Business tax break added to Senate housing bill
WASHINGTON (Reuters) - The U.S. Senate on Friday added another business tax break to legislation billed originally as a rescue plan for struggling homeowners.
Lawmakers voted 76-2 to let money-losing corporations accelerate their use of certain accumulated tax credits to make new business investments.
Sen. George Voinovich, a sponsor of the amendment, said it would help companies that are in the red and cannot take advantage of another business tax break approved by Congress earlier this year involving accelerated bonus depreciation.
Giving money-losing companies a tax break will help them create more jobs and that, the Ohio Republican said in a statement, will help people pay their mortgages.
"Without a job and financial security it is extremely difficult to keep paying your mortgage," Voinovich said.
With the economy near recession, lawmakers are under growing pressure to address rising foreclosures, falling home prices and credit market paralysis.
Demands for action on behalf of homeowners intensified last month after the Federal Reserve engineered a massive bailout of Wall Street investment bank Bear Stearns.
The Senate's bill is estimated to cost as much as $20 billion, with much of it accounted for by business tax breaks.
If it is adopted next week as expected, it will go next to the House of Representatives, where lawmakers are already asking questions about how to pay for the Senate's tax breaks.
As the Senate met in a rare Friday session, some senators were trying to offer an amendment dealing with renewable energy tax matters.
Besides the Voinovich measure, the bill includes a $6-billion tax break for home builders and other businesses. The measure would extend a rule letting companies count net operating losses against tax returns from prior profitable years.
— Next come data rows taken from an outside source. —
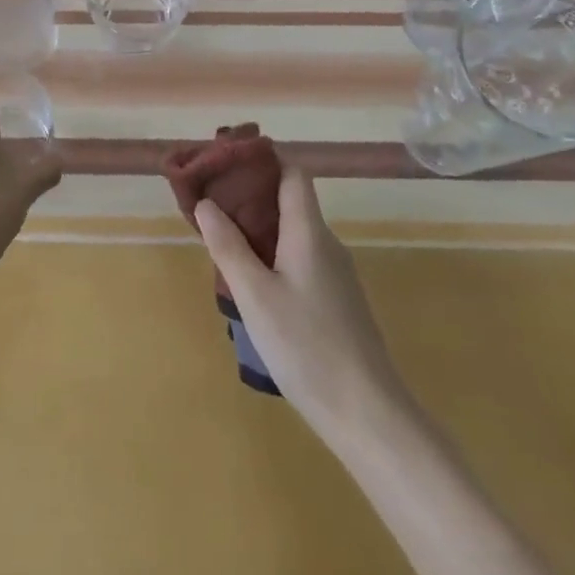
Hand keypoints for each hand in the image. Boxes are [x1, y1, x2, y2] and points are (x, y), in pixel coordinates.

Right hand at [195, 167, 411, 449]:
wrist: (368, 414)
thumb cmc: (306, 346)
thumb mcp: (255, 295)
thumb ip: (228, 246)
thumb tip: (206, 203)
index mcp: (309, 233)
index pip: (292, 174)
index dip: (263, 159)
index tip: (226, 160)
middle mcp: (326, 245)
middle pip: (290, 201)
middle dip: (250, 194)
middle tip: (210, 201)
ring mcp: (335, 275)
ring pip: (293, 233)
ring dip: (259, 227)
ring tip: (220, 238)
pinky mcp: (336, 302)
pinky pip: (299, 259)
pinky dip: (272, 253)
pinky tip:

In place for 2008 and 2009 only, the rule would allow carry-backs for four years instead of the current two years.
Apart from tax breaks, the Senate bill would expand the Federal Housing Administration's role in the mortgage market by raising the limit on the size of loans the FHA may insure to
The bill also calls for a $7,000 tax credit, spread over two years, for buyers of homes in or near foreclosure, and for issuance of $10 billion more in tax-free revenue bonds to help troubled borrowers refinance their mortgages.
In addition, all home owners who pay property taxes would get a standard deduction of $500 for single filers and $1,000 for joint filers under the bill. At present, only taxpayers who itemize may deduct state and local property taxes.
In addition, the bill would direct $4 billion in federal grant money to communities to buy and fix up foreclosed homes, while devoting $100 million in federal money to debt counseling and requiring more plain-English mortgage paperwork.